In the listing below, find the line that contains "M632,217L790,381L612,552L539,474L471,546L387,452Z" and the line that contains "M37,2474L331,2198". Quote both and every line between them, exactly, and nothing more.

### SUPPLIED MATERIAL:
•••••

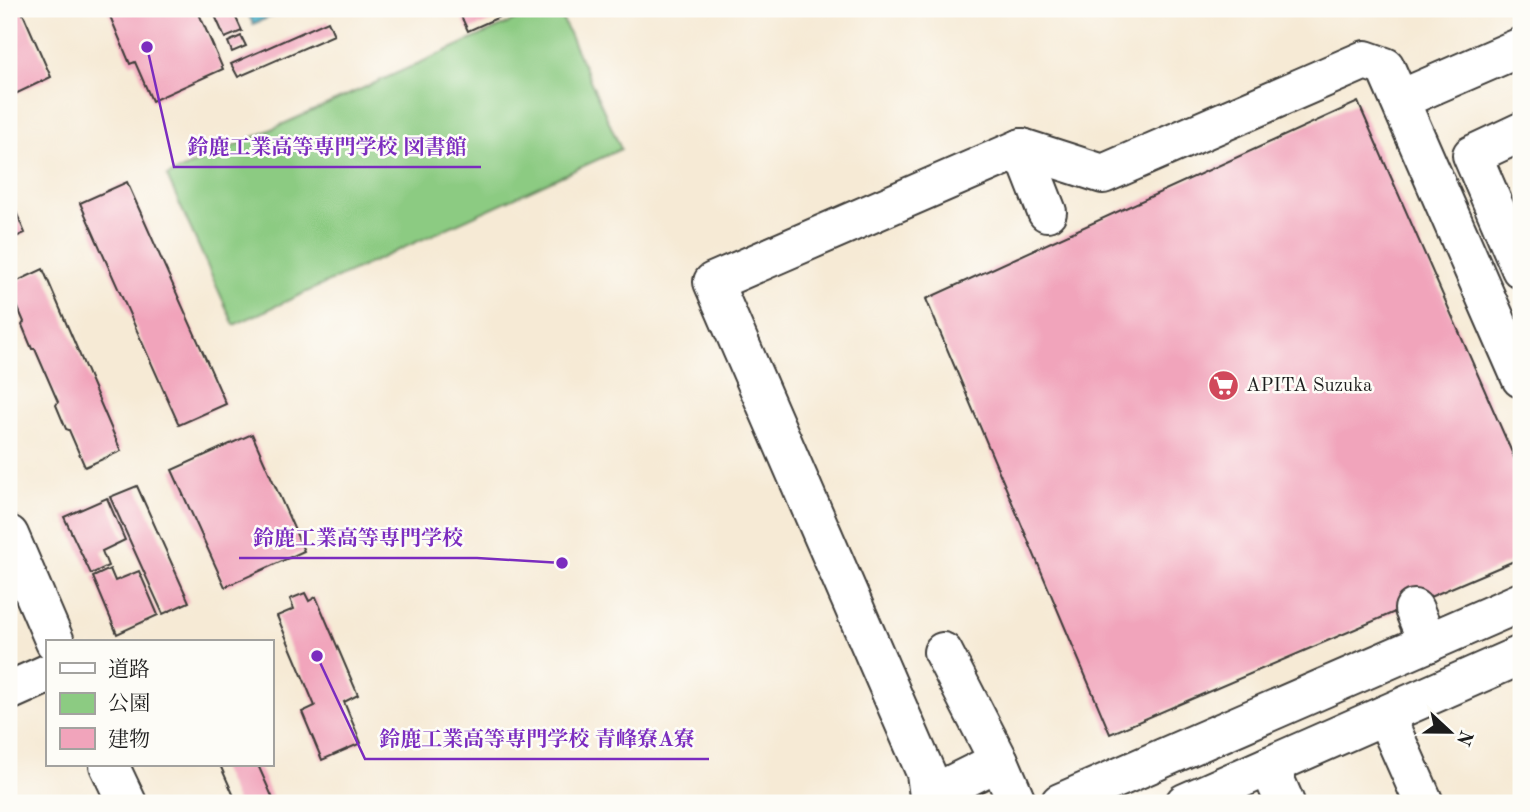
<svg xmlns="http://www.w3.org/2000/svg" width="1530" height="812" font-family="'Old Standard TT','Noto Serif JP',serif">
	<style>
		.green { fill: #8ccb82; stroke: #54744f; stroke-width: 2 }
		.water { fill: #48afc7; stroke: #326672; stroke-width: 2 }
		.building { fill: #f1a4bb }
		.lines { fill: none; stroke-linecap: round; stroke-linejoin: round }
		.minor-casing { stroke: #3d3b38; stroke-width: 42 }
		.minor { stroke: #fff; stroke-width: 38 }
		.labels { text-anchor: middle; dominant-baseline: central; stroke-width: 5; stroke-linejoin: round; paint-order: stroke }
		.poi-label { font-size: 19px; fill: #1c1c1c; stroke: #fdfcf7; text-anchor: start }
		.leader { fill: none; stroke: #7b2cbf; stroke-width: 2.5 }
		.callout-dot { fill: #7b2cbf; stroke: #fdfcf7; stroke-width: 2.5 }
		.callout-label { font-size: 21px; text-anchor: middle; font-weight: bold; fill: #7b2cbf; stroke: #fdfcf7; stroke-width: 5; stroke-linejoin: round; paint-order: stroke }
	</style>
	<rect width="100%" height="100%" fill="#fdfcf7"/>
	<filter id="ink" filterUnits="userSpaceOnUse"><feTurbulence type="fractalNoise" baseFrequency=".0143" numOctaves="2"/><feDisplacementMap in="SourceGraphic" scale="14" xChannelSelector="R" yChannelSelector="G"/><feConvolveMatrix kernelMatrix="1 2 1 2 8 2 1 2 1" color-interpolation-filters="sRGB"/></filter>
	<filter id="wash" filterUnits="userSpaceOnUse"><feTurbulence type="fractalNoise" baseFrequency=".00686" numOctaves="4" result="noise"/><feDisplacementMap in="SourceGraphic" scale="28" xChannelSelector="R" yChannelSelector="G"/><feGaussianBlur stdDeviation="1.57" result="paint"/><feColorMatrix in="noise" values="0 0 0 0 0 0 0 0 0 0 0 0 0 0 0 0 0 1.4 0 .05"/><feComposite in="paint" operator="in"/></filter>
	<g filter="url(#wash)">
		<rect width="100%" height="100%" fill="#f6ead5"/>
		<!-- green -->
		<polygon class="green" points="540,9 558,9 621,149 234,325 167,176"/>
		<!-- water -->
		<polygon class="water" points="246,9 289,9 253,24"/>
		<g id="blocks">
			<!-- building -->
			<g class="building">
				<polygon points="9,9 21,9 51,77 9,97"/>
				<polygon points="107,9 197,9 223,69 152,101 135,62 130,64"/>
				<polygon points="212,9 232,9 242,31 225,38"/>
				<polygon points="472,9 517,9 468,31 460,14"/>
				<polygon points="328,21 334,35 238,77 231,64"/>
				<polygon points="241,36 246,46 232,52 228,42"/>
				<polygon points="1358,102 1521,473 1521,558 1110,734 926,299"/>
				<polygon points="127,182 226,404 179,425 80,203"/>
				<polygon points="9,195 25,233 9,240"/>
				<polygon points="43,269 121,451 85,467 69,430 66,429 56,405 58,402 35,349 32,349 22,325 24,322 9,287 9,285"/>
				<polygon points="252,434 304,551 225,587 172,470"/>
				<polygon points="137,486 189,602 163,614 110,497"/>
				<polygon points="107,498 125,540 102,551 108,566 91,574 64,517"/>
				<polygon points="110,569 115,581 139,571 158,615 117,634 93,577"/>
				<polygon points="305,593 309,601 316,597 358,695 344,702 361,743 322,760 302,712 315,706 277,616 294,609 290,599"/>
				<polygon points="220,765 258,765 275,803 237,803"/>
			</g>
		</g>
	</g>
	<g filter="url(#ink)">
		<use href="#blocks" fill-opacity="0" stroke="#3d3b38" stroke-width="2"/>
		<g class="lines">
			<defs>
				<g id="minor">
					<polyline points="1401,99 1521,47"/>
					<polyline points="1521,132 1472,155 1521,269"/>
					<polyline points="1022,148 1047,212"/>
					<polyline points="9,535 55,642"/>
					<polyline points="1414,609 1428,643"/>
					<polyline points="943,652 999,761 1017,803"/>
					<polyline points="9,691 47,674"/>
					<polyline points="1385,715 1424,803"/>
					<polyline points="999,761 929,796 926,773 713,282 1022,148 1103,174 1365,60 1385,67 1521,378"/>
					<polyline points="109,765 127,803"/>
					<polyline points="1269,766 1285,803"/>
					<polyline points="1060,803 1521,602"/>
					<polyline points="1185,803 1521,655"/>
				</g>
			</defs>
			<!-- minor casing -->
			<use href="#minor" class="minor-casing"/>
			<!-- minor -->
			<use href="#minor" class="minor"/>
		</g>
	</g>
	<!-- icons -->
	<defs>
		<symbol id="supermarket-disc" viewBox="-11 -11 22 22"><circle r="9.5" fill="#d1495b" stroke="#fdfcf7"/><path d="M-6-5.5h2.5l.6 2H6L4.5 2H-2.5L-4.4-4H-6ZM-1.5 3.2a1.3 1.3 0 1 0 .1 0ZM3 3.2a1.3 1.3 0 1 0 .1 0Z" fill="#fff"/></symbol>
	</defs>
	<g fill-rule="evenodd">
		<use href="#supermarket-disc" x="1206" y="368" width="35" height="35"/>
	</g>
	<g class="labels">
		<!-- poi labels -->
		<g class="poi-label">
			<text x="1246" y="386">APITA Suzuka</text>
		</g>
	</g>
	<!-- callouts -->
	<path class="leader" d="M147 47L174 167H481M562 563L477 558H239M317 656L365 759H709"/>
	<g class="callout-dot">
		<circle cx="147" cy="47" r="7"/>
		<circle cx="562" cy="563" r="7"/>
		<circle cx="317" cy="656" r="7"/>
	</g>
	<g class="callout-label">
		<text x="327" y="154">鈴鹿工業高等専門学校 図書館</text>
		<text x="358" y="545">鈴鹿工業高等専門学校</text>
		<text x="537" y="746">鈴鹿工業高等専門学校 青峰寮A寮</text>
	</g>
	<!-- margin -->
	<rect width="1530" height="812" fill="none" stroke="#fdfcf7" stroke-width="35"/>
	<!-- legend -->
	<rect x="46" y="640" width="228" height="126" fill="#fdfcf7" stroke="#a3a29f" stroke-width="2"/>
	<rect x="60" y="663" width="35" height="10" fill="#ffffff" stroke="#a3a29f" stroke-width="2"/>
	<text x="108" y="676" font-size="21" fill="#1c1c1c">道路</text>
	<rect x="60" y="693" width="35" height="21" fill="#8ccb82" stroke="#a3a29f" stroke-width="2"/>
	<text x="108" y="710" font-size="21" fill="#1c1c1c">公園</text>
	<rect x="60" y="728" width="35" height="21" fill="#f1a4bb" stroke="#a3a29f" stroke-width="2"/>
	<text x="108" y="746" font-size="21" fill="#1c1c1c">建物</text>
	<!-- north arrow -->
	<g transform="translate(1450 732) rotate(112)" stroke="#fdfcf7" stroke-width="5" paint-order="stroke">
	<path d="M0-5L12 26L0 18L-12 26Z" fill="#1c1c1c"/>
	<text y="-10" font-size="19" font-weight="bold" text-anchor="middle" fill="#1c1c1c">N</text>
	</g>
</svg>
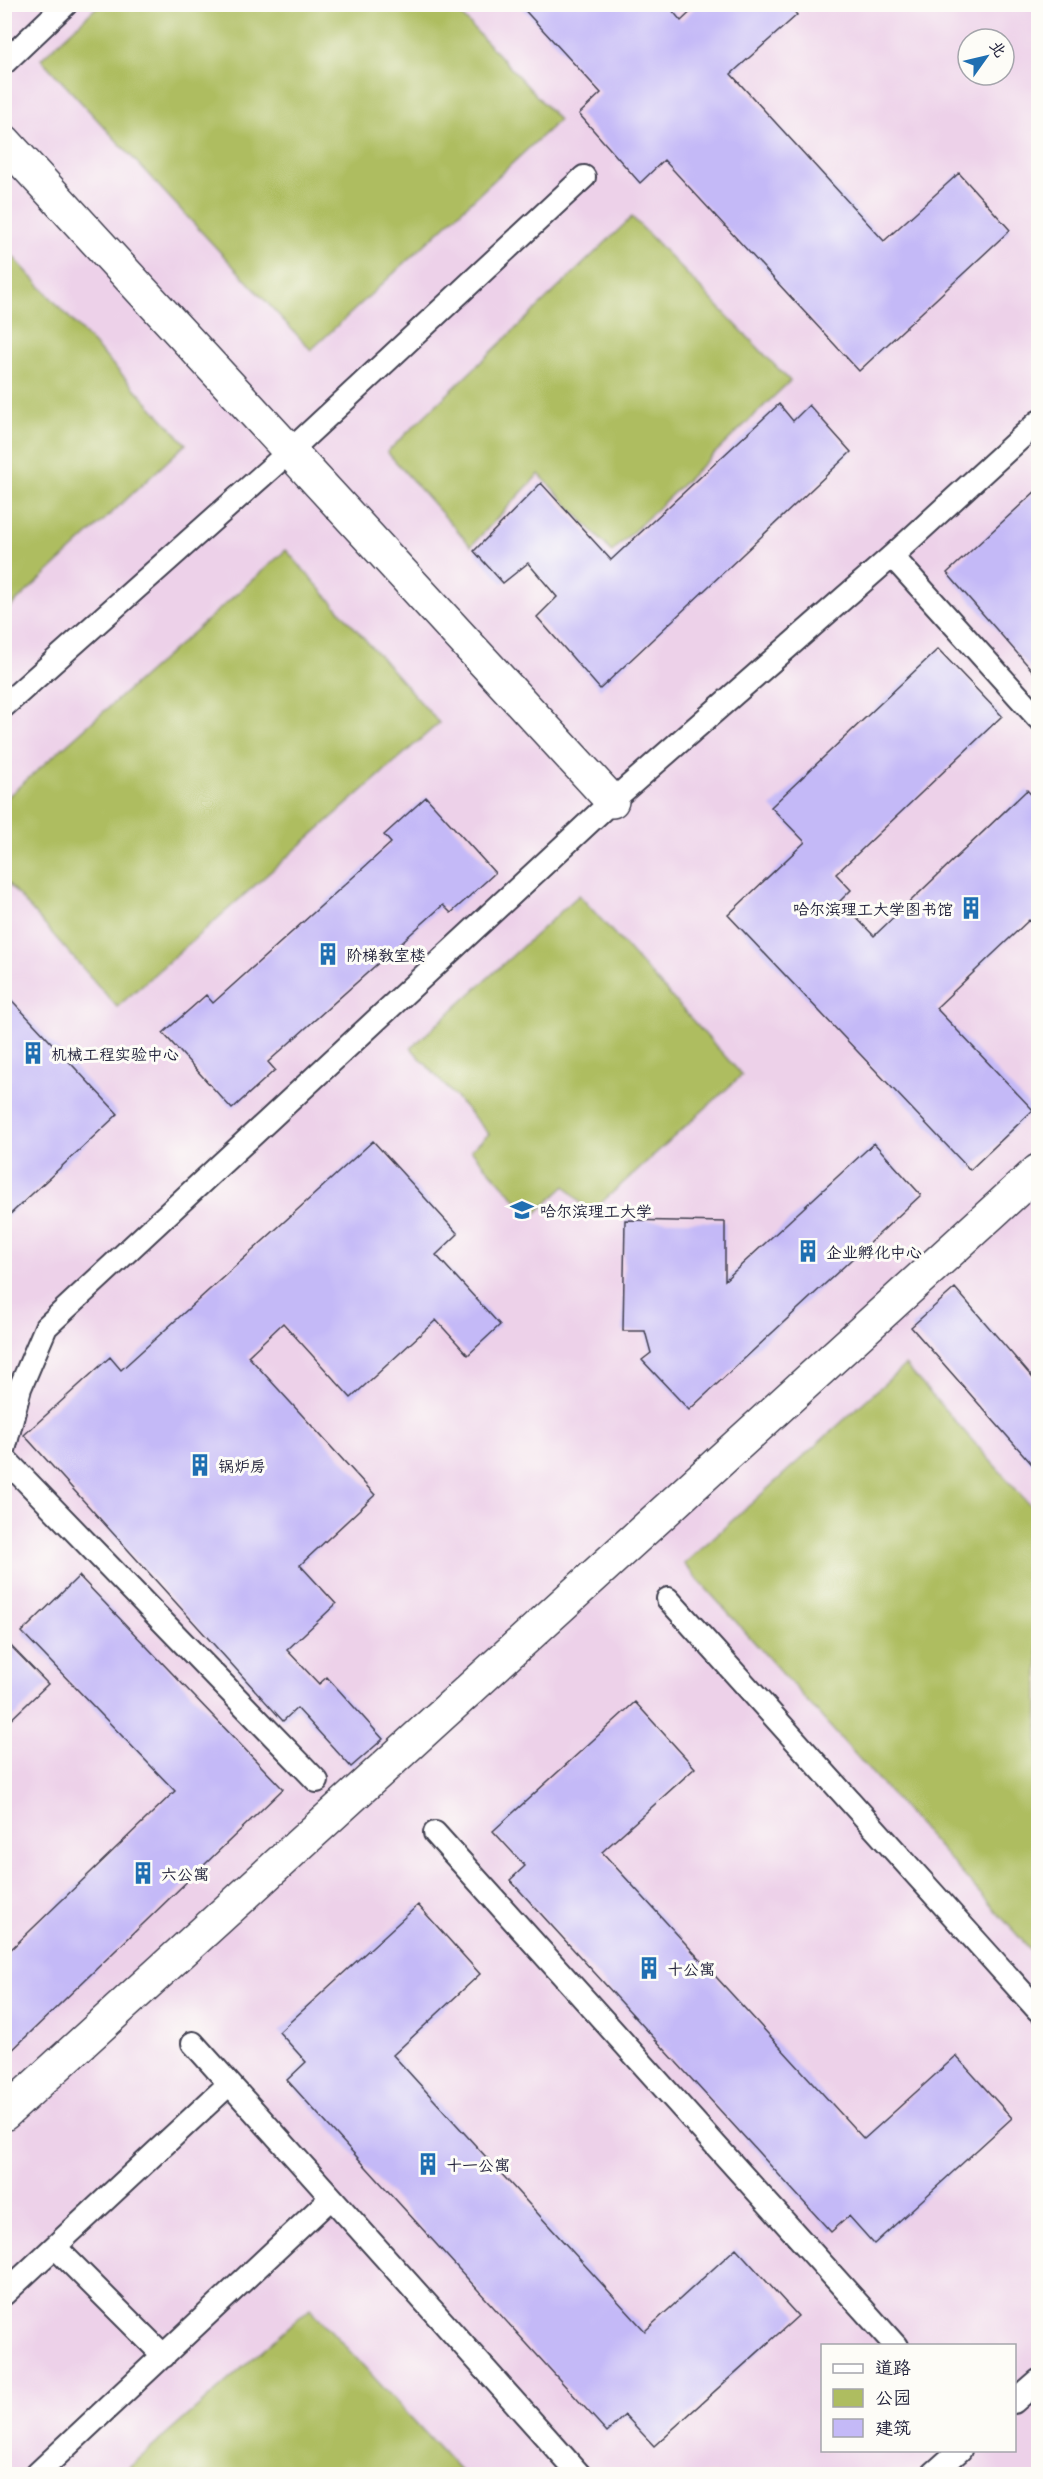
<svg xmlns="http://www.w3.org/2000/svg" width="1043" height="2479" viewBox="0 0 1043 2479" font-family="Mali,'LXGW WenKai TC',sans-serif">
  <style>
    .built { fill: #edd1e9; fill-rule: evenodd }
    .green { fill: #aebd60; stroke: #68704e; stroke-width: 1.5 }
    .building { fill: #c4b9f7 }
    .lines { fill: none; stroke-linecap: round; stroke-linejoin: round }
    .lane-casing { stroke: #413f50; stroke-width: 26 }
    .street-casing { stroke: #413f50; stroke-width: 36 }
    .lane { stroke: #fff; stroke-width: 22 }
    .street { stroke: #fff; stroke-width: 33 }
    .labels { text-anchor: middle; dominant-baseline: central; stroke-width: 6; stroke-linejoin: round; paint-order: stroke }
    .poi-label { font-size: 16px; fill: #22223b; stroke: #fdfcf7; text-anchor: start }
  </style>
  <rect width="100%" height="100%" fill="#fdfcf7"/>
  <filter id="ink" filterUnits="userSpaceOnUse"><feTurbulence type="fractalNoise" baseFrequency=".0167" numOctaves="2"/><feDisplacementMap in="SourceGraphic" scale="12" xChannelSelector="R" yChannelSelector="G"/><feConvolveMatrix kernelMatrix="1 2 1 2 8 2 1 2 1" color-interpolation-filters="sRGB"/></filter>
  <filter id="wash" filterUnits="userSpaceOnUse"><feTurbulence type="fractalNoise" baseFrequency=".008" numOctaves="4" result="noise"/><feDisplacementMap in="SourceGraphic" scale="24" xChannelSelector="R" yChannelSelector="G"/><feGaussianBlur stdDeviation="1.35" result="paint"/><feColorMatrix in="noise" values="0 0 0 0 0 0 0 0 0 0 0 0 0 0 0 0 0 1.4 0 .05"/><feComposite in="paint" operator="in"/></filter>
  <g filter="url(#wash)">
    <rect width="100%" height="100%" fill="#f2e1c5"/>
    <path class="built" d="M5,5H1038V2474H5ZM968,39H1004V75H968ZM822,2346H1014V2450H822Z"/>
    <path class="green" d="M100,4L452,5L559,120L311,350L41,59Z
      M632,217L790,381L612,552L539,474L471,546L387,452Z
      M5,248L186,444L5,612Z
      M286,550L439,723L117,1007L5,880V799Z
      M579,895L742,1075L590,1213L565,1186L532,1217L471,1150L489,1134L411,1048Z
      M905,1365L1038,1514V1958L684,1564Z
      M310,2308L463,2474H122Z"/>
    <g id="blocks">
      <path class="building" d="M519,4H667L681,21L699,4H788L797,15L731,74L884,241L959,173L1010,230L859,371L664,160L640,183L579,114L601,93Z
        M779,404L793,421L809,405L851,452L600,689L537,617L557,597L528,563L503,583L474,551L541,483L611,560Z
        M1038,489V677L947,573Z
        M938,649L1002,716L836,874L851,890L840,901L874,936L1027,790L1038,802V930L1029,920L936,1008L1033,1110L970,1170L728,915L805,842L771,807Z
        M426,797L495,873L451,913L443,905L268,1062L275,1070L232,1109L163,1033L206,995L213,1003L391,843L384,835Z
        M4,992L118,1114L4,1220Z
        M373,1141L458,1234L436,1255L500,1325L468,1355L436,1320L351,1398L283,1323L248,1356L375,1495L300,1565L336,1604L287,1650L319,1684L327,1677L383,1739L351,1767L297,1708L283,1721L24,1435L110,1357L121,1370Z
        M874,1143L921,1195L689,1410L642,1360L651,1353L645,1331H623L625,1220L725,1222V1280Z
        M955,1288L1038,1384V1471L911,1327Z
        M79,1576L283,1789L4,2058V1956L175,1791L22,1632Z
        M4,1639L48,1684L4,1726Z
        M635,1702L695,1768L602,1852L864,2139L956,2056L1012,2118L874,2244L849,2216L831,2232L510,1880L525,1866L493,1831Z
        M418,1905L480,1974L393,2055L645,2331L736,2248L798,2316L654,2446L625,2415L607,2432L287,2080L306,2062L279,2032Z"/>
    </g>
  </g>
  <g filter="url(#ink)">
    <use href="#blocks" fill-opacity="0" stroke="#413f50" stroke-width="1.5"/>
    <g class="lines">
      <g class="lane-casing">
        <path id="lane" d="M4,63L66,4
          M892,556L1038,718
          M4,706L290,451L584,177
          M4,1450L20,1388L46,1327L612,801L892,556L1038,422
          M4,1458L317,1781
          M668,1599L1038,2010
          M435,1833L896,2346
          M193,2043L579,2474
          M55,2247L164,2356
          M4,2294L228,2085
          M1014,2402L1038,2381
          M37,2474L331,2198
          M933,2474L960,2450"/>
      </g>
      <g class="street-casing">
        <path id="street" d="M4,141L612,801
          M4,2114L1038,1171"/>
      </g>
      <use href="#lane" class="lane"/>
      <use href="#street" class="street"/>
    </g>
  </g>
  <defs>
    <g id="building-bare" transform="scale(1.8)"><path d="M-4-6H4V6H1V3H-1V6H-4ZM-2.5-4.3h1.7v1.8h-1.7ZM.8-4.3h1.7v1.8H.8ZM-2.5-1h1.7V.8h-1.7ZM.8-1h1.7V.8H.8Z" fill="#1f6fb2" stroke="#fdfcf7" stroke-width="2.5" paint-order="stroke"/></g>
    <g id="university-bare" transform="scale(1.8)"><path d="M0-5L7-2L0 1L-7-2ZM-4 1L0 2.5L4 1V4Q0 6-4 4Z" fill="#1f6fb2" stroke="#fdfcf7" stroke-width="2.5" paint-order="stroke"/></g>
  </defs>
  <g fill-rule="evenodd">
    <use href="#building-bare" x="971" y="908"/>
    <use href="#building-bare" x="328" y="954"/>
    <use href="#building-bare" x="33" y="1053"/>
    <use href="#university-bare" x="522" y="1210"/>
    <use href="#building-bare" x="808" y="1251"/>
    <use href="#building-bare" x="200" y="1465"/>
    <use href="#building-bare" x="143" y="1873"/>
    <use href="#building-bare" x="649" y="1968"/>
    <use href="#building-bare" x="428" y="2164"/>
  </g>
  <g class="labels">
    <g class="poi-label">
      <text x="953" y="908" text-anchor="end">哈尔滨理工大学图书馆</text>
      <text x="346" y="954">阶梯教室楼</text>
      <text x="51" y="1053">机械工程实验中心</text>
      <text x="540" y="1210">哈尔滨理工大学</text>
      <text x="826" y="1251">企业孵化中心</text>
      <text x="218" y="1465">锅炉房</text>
      <text x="161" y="1873">六公寓</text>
      <text x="667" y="1968">十公寓</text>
      <text x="446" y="2164">十一公寓</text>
    </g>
  </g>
  <rect width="1043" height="2479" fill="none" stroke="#fdfcf7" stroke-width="24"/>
  <rect x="821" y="2344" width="195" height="108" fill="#fdfcf7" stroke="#a5a5ac" stroke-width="1.5"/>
  <rect x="833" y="2364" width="30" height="9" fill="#ffffff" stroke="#a5a5ac" stroke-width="1.5"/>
  <text x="875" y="2374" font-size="18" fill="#22223b">道路</text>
  <rect x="833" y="2389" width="30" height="18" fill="#aebd60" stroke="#a5a5ac" stroke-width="1.5"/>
  <text x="875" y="2404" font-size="18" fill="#22223b">公园</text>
  <rect x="833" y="2419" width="30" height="18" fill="#c4b9f7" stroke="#a5a5ac" stroke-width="1.5"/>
  <text x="875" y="2434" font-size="18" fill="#22223b">建筑</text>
  <g transform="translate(986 57) rotate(56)"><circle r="28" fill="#fdfcf7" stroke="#a5a5ac" stroke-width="1.5"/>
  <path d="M0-4.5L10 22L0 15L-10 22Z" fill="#1f6fb2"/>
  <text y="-9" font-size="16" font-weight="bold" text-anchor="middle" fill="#22223b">北</text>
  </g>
</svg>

•••••

### SOLUTION TO THIS TASK:
      M632,217L790,381L612,552L539,474L471,546L387,452Z
      M5,248L186,444L5,612Z
      M286,550L439,723L117,1007L5,880V799Z
      M579,895L742,1075L590,1213L565,1186L532,1217L471,1150L489,1134L411,1048Z
      M905,1365L1038,1514V1958L684,1564Z
      M310,2308L463,2474H122Z"/>
    <g id="blocks">
      <path class="building" d="M519,4H667L681,21L699,4H788L797,15L731,74L884,241L959,173L1010,230L859,371L664,160L640,183L579,114L601,93Z
        M779,404L793,421L809,405L851,452L600,689L537,617L557,597L528,563L503,583L474,551L541,483L611,560Z
        M1038,489V677L947,573Z
        M938,649L1002,716L836,874L851,890L840,901L874,936L1027,790L1038,802V930L1029,920L936,1008L1033,1110L970,1170L728,915L805,842L771,807Z
        M426,797L495,873L451,913L443,905L268,1062L275,1070L232,1109L163,1033L206,995L213,1003L391,843L384,835Z
        M4,992L118,1114L4,1220Z
        M373,1141L458,1234L436,1255L500,1325L468,1355L436,1320L351,1398L283,1323L248,1356L375,1495L300,1565L336,1604L287,1650L319,1684L327,1677L383,1739L351,1767L297,1708L283,1721L24,1435L110,1357L121,1370Z
        M874,1143L921,1195L689,1410L642,1360L651,1353L645,1331H623L625,1220L725,1222V1280Z
        M955,1288L1038,1384V1471L911,1327Z
        M79,1576L283,1789L4,2058V1956L175,1791L22,1632Z
        M4,1639L48,1684L4,1726Z
        M635,1702L695,1768L602,1852L864,2139L956,2056L1012,2118L874,2244L849,2216L831,2232L510,1880L525,1866L493,1831Z
        M418,1905L480,1974L393,2055L645,2331L736,2248L798,2316L654,2446L625,2415L607,2432L287,2080L306,2062L279,2032Z"/>
    </g>
  </g>
  <g filter="url(#ink)">
    <use href="#blocks" fill-opacity="0" stroke="#413f50" stroke-width="1.5"/>
    <g class="lines">
      <g class="lane-casing">
        <path id="lane" d="M4,63L66,4
          M892,556L1038,718
          M4,706L290,451L584,177
          M4,1450L20,1388L46,1327L612,801L892,556L1038,422
          M4,1458L317,1781
          M668,1599L1038,2010
          M435,1833L896,2346
          M193,2043L579,2474
          M55,2247L164,2356
          M4,2294L228,2085
          M1014,2402L1038,2381
          M37,2474L331,2198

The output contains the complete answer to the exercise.